Problema breve A:
Según el comentario sobre el juramento, ¿qué promesa de Dios anunció Jeremías?
Problema breve B:
Sigue escribiendo el comentario sobre el juramento a partir de la última oración que aparece.

Texto dado:
* * * * * * *

Sábado 10º del TO
Mt 5, 33-37
Queridos hermanos:
La
novedad de vida que el Espíritu Santo derrama en el corazón del creyente da
consistencia a la entera persona en sus pensamientos, palabras y acciones. Se
trata de un “hombre nuevo”, regido por la naturaleza divina interiormente, como
cumplimiento de la promesa de Dios anunciada por Jeremías: “Escribiré mi ley en
sus corazones”.
El
hombre antiguo, en su precaria consistencia moral, era impelido a apoyar sus
afirmaciones y sus decisiones en la solidez de una autoridad exterior a sí
mismo que le proporcionara credibilidad. Por ello, recurría al juramento,
invocando una alianza lo más firme posible según el entorno en el que se
desenvolvía, ya fuera con elementos de la naturaleza, realidades trascendentes
o incluso personales (el cielo, la tierra, el templo, Jerusalén o la propia
cabeza), los cuales normalmente entraban bajo el ámbito de la idolatría. Por
eso, en el Antiguo Testamento encontramos exhortaciones como estas: “No
juraréis en falso por mi nombre: profanarías el nombre de tu Dios” (Lv 19, 12);
“Al Señor, tu Dios, temerás, a él servirás y por su nombre jurarás” (Dt 6, 13).

* * * * * * *

Extracto de datos:
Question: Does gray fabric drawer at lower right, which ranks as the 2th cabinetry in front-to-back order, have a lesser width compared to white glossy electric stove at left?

* * * * * * *

Respuesta del ejercicio A:
“Escribiré mi ley en sus corazones”.

Respuesta del ejercicio B:
El
hombre nuevo, en cambio, apoyándose en el testimonio interior del Espíritu de
la Verdad y superada su propia debilidad, puede prescindir completamente del
juramento y afirmar lacónicamente: sí, cuando es sí, y no, cuando es no,
cuidando de que no contradiga con sus obras lo que afirma con sus palabras. El
hombre nuevo no se apoya ni siquiera en su propia persona para jurar,
sabiéndose siervo inútil adquirido por el Señor. Todo lo demás, como dice el
Evangelio, es un retorno al “hombre viejo”, gobernado por el Maligno, a quien
la ley antigua permitía jurar por su debilidad. En Jesucristo, la antigua ley
de la imperfección anterior conduce a la plenitud en la nueva ley (cf. San Juan
Crisóstomo, en Mateo. 17, 6).
San
Hilario comenta: “No les es necesario jurar a los que viven en la sencillez de
la fe, porque para ellos lo que es verdad, lo es, y lo que no es verdad, no lo
es. Por eso, sus palabras y sus obras siempre son verdaderas”.
Para
san Jerónimo: “La verdad evangélica no necesita de juramentos, puesto que toda
palabra fiel es un juramento. Nadie jura frecuentemente sin incurrir alguna vez
en juramento falso. Así como aquel que tiene costumbre de hablar mucho, con
frecuencia hablará cosas inoportunas” (Seudo-Crisóstomo en Mt 12). Como dice la
Escritura: “El que mucho habla, mucho yerra” (Pr 10, 19).
San
Agustín concluye: “Os digo, pues, que no juréis en absoluto, no sea que,
jurando, vengáis a adquirir el hábito de jurar, porque de la facilidad de jurar
se pasa a la costumbre, y de la costumbre al falso juramento” (cf. De
mendacio, 15).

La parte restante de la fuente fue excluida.